Techniques like a mid-way shot is used to capture the expression of Friar Lawrence. He says the quote with a stern face showing that the concept of the quote is vital. Tybalt’s speech at the start, where he quotes: ‘What, drawn and talk of peace? I hate the word, As I hate hell, all Montagues, and thee’, supports what the Prologue already tells us that this play is about the feud between the Capulets and Monatgues and how it all will destroy Romeo and Juliet. Although Friar Lawrence was correct in that Romeo and Juliet’s love was poisonous, as their love for each other led them to meet their ends.

Ultimately at the end, the death of these two lovers brought back what was already destroyed. They brought together the friendship of the Capulets and Montagues. Therefore the death of Romeo and Juliet was worth it. The theme of pain is also shown throughout the entire play and shows the audience in various ways that Romeo and Juliet is not a play celebrates young love, but mourns it instead. The quote from the tale said by Friar Lawrence informs us about the dangers of young love and describes how too much passion may destroy everything. But sometimes if you can endure the pain it can bring more important things alive.

Love and hate are usually thought of as opposites, but in Romeo and Juliet, love and hate are two sides of the same straw, as two children from opposing families turn their hatred into an insatiable passion. Ultimately, the hatred between the two families propels the lovers towards their tragic deaths. The hatred between the two households have a large impact on the play of ‘Romeo and Juliet’, proven in the speech the Prince gives near the end. He says: ‘See, what a scourge is laid upon your hate, That heaven finds means to kill your joys with love, And I for winking at your discords too, Have lost a brace of kinsmen: all are punish’d.

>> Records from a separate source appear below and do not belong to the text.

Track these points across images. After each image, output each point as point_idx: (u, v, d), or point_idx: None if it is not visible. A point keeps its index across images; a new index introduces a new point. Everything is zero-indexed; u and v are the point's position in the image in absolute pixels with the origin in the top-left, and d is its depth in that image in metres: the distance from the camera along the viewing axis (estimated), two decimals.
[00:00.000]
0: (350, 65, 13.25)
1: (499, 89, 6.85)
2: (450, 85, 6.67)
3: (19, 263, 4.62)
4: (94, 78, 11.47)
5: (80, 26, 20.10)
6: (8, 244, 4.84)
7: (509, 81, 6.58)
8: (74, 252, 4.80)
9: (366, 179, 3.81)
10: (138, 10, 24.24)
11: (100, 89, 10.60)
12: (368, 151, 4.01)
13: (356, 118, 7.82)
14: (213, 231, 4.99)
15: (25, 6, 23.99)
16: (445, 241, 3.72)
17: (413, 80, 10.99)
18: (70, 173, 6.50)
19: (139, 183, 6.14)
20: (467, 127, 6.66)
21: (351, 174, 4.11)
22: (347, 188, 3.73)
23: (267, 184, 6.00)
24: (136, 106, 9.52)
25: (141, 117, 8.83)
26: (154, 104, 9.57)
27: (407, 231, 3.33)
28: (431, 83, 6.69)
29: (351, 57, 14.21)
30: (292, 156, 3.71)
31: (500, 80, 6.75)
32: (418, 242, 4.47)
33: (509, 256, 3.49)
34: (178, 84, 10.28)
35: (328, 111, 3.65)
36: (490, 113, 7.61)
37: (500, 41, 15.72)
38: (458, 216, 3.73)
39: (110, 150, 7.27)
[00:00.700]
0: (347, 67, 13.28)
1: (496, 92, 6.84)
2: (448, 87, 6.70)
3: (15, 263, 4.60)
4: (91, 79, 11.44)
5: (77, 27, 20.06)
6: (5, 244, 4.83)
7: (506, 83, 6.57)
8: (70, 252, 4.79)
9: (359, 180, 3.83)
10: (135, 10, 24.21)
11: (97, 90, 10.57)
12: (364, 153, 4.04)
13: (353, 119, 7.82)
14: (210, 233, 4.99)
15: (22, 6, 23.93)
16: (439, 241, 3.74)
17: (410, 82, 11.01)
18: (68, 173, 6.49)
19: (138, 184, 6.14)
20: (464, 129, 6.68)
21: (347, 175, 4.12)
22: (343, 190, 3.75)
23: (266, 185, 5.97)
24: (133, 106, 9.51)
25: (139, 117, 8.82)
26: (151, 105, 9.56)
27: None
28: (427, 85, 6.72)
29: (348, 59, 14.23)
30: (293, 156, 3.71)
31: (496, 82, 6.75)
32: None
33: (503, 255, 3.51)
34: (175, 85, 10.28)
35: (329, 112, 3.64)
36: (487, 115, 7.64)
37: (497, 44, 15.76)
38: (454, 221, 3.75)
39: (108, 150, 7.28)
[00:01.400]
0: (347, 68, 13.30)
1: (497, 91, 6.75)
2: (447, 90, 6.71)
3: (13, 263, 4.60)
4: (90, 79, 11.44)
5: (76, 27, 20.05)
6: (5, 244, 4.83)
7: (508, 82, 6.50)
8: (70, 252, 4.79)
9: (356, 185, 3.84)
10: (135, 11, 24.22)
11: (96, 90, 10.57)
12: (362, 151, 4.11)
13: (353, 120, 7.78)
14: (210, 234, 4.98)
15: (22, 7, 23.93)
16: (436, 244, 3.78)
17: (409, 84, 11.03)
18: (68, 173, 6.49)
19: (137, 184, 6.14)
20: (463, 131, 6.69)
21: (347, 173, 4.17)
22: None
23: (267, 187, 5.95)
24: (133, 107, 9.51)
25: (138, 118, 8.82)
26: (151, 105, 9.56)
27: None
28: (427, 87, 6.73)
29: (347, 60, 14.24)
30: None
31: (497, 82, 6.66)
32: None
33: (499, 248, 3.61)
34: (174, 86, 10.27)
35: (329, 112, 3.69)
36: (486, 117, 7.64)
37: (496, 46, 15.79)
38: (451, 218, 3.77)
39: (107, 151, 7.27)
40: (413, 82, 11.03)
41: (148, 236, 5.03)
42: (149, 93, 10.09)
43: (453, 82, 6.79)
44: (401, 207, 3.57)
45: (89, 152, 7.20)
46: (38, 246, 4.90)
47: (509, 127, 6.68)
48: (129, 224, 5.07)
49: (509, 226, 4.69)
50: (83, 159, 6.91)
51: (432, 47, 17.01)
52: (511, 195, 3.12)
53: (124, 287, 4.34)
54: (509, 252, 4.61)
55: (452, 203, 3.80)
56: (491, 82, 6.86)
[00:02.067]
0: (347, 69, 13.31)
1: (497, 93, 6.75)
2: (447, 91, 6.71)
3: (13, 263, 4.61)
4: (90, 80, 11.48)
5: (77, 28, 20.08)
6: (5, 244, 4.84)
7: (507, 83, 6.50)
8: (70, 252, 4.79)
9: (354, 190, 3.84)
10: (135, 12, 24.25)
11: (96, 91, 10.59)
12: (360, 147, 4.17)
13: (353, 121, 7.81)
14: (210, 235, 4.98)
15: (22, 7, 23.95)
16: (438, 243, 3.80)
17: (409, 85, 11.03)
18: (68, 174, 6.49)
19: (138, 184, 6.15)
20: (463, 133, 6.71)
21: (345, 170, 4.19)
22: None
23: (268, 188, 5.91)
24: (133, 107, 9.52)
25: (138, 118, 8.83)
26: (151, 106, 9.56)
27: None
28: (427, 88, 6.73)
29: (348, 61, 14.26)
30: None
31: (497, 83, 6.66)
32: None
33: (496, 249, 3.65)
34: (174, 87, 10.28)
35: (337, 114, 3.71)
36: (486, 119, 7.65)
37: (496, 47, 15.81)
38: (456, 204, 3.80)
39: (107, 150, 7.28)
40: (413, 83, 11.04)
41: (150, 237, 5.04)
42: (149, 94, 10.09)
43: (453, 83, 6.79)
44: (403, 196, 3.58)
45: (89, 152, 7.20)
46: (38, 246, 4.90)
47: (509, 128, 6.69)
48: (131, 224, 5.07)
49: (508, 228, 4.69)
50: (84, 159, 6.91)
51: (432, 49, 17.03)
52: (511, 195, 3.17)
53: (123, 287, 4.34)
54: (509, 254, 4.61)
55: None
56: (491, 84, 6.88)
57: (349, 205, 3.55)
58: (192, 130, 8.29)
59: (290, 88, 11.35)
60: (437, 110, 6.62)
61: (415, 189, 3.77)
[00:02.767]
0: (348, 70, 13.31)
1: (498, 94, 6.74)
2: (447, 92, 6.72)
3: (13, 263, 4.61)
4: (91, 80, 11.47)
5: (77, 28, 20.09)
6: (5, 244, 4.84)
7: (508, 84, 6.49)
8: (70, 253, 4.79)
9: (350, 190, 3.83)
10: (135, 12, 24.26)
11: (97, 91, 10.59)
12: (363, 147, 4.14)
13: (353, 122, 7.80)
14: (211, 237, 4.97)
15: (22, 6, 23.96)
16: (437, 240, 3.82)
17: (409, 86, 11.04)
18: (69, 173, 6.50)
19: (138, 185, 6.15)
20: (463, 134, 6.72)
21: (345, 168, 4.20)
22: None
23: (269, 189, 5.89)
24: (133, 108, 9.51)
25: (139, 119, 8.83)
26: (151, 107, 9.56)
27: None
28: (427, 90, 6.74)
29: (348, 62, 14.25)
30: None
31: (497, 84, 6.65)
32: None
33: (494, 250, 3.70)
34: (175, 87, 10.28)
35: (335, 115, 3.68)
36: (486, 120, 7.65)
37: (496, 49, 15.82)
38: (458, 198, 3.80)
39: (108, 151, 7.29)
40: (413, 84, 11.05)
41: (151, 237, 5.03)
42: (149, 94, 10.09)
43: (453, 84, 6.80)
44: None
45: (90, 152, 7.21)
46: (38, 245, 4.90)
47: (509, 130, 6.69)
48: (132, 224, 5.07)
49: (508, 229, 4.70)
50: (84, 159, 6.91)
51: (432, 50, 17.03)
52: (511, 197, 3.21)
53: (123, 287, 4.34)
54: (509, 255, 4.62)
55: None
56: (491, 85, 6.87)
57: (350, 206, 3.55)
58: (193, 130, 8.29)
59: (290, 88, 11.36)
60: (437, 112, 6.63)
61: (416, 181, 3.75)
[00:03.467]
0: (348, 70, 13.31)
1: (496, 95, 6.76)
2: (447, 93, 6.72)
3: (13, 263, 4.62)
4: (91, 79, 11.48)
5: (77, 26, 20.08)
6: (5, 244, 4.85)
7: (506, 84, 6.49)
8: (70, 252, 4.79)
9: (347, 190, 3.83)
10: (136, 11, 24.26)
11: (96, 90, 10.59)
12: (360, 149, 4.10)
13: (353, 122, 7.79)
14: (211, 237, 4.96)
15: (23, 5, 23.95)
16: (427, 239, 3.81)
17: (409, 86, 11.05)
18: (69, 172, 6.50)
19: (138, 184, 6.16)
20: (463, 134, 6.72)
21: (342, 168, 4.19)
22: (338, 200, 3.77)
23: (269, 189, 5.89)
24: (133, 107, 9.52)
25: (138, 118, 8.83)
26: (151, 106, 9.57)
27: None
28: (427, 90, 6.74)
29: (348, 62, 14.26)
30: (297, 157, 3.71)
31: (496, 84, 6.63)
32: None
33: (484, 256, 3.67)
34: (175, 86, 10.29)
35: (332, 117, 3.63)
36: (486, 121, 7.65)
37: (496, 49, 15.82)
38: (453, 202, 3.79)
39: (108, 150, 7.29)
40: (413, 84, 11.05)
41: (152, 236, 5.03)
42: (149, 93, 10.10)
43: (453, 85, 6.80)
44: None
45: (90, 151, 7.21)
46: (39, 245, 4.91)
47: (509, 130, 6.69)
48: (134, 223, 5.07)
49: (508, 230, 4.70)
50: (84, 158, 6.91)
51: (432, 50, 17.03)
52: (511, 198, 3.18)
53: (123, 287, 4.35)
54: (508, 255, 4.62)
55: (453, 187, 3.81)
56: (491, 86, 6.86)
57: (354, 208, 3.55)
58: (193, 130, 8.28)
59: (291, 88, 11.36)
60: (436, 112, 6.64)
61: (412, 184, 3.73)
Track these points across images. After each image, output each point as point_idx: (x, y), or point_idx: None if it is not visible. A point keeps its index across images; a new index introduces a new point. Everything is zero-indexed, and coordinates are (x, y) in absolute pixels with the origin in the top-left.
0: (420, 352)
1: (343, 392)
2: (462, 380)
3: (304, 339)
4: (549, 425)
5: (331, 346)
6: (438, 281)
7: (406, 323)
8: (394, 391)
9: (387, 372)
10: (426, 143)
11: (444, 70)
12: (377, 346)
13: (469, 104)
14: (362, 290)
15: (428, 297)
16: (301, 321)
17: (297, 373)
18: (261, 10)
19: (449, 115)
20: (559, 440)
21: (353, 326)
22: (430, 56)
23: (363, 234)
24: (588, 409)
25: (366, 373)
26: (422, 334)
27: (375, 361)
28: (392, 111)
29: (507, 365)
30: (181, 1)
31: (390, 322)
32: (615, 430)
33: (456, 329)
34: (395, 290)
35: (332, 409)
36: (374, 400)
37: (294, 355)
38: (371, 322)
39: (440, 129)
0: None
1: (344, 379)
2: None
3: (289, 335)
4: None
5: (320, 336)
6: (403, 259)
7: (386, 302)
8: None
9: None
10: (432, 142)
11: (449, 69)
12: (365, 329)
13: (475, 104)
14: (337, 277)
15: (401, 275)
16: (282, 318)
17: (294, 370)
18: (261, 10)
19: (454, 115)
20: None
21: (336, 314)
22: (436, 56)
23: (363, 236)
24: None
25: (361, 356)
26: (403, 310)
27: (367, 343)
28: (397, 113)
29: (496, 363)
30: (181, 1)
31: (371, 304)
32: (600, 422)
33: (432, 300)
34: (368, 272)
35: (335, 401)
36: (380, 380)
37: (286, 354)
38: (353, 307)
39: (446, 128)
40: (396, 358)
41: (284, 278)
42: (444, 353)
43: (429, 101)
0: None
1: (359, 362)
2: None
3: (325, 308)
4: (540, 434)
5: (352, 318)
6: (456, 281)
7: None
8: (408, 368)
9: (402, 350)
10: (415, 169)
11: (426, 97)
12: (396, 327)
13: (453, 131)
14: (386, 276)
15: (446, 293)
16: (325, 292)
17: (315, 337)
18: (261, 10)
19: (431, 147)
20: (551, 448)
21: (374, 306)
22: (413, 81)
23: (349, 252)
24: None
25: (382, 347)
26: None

’ The Prince is saying that the hatred between both the Montague and Capulet household has punished them because now their children are dead. The feuding families are punished when they realise that their hatred caused the death of a pair of innocent lovers. Luhrmann shows this scene, after the bodies of our heroes are lifted into the paramedics van. A close-up shot of his expression, which is disappointment, is also a film technique used in this scene. The colours used in the background are like, greys, blacks and deep blues highlighting the mood of the scene, which is sorrow.

He later repeats ‘all are punish’d’, showing the intensity the words carry. The theme of hate also shows the audience that the perils and mishaps love can cause. Which supports the statement ‘love can be dangerous’. This specific theme plays a major role in the entire play of ‘Romeo and Juliet’ and informs the audience that you should never hate too much, because it may harm others and lead to larger problems. When their parents discover Romeo and Juliet dead in each other’s arms, they vow to end the feud between the two families.

In the last quote in the play of ‘Romeo and Juliet’, the Prince says: ‘A glooming peace this morning with it brings’. This quote states that the death of their children brought the two families together. ‘Glooming peace’ is an oxymoron used to show that even though they brought both households together, Juliet and her Romeo are still dead. Film Director, Luhrmann shows this tragic scene, while the voice-over of the news reporter is in the background. A close-up shot of both Capulet and Montague faces are shown, which are mutually filled with guilt and regret.

This finally proves that love can be overpowering and deceptive. Love, in ‘Romeo and Juliet’, is a grand passion, and as such it is blinding, it can overwhelm a person as powerfully and completely as hate can. After all, unlike many of the other tragedies, this play does not have a villain, but rather people whose good qualities are turned to poison by the world in which they live. Therefore ‘Romeo and Juliet’ is a play that does not celebrate young love but mourns it. The story of Romeo and Juliet is a tribute and a cautionary tale of young love and its mishaps.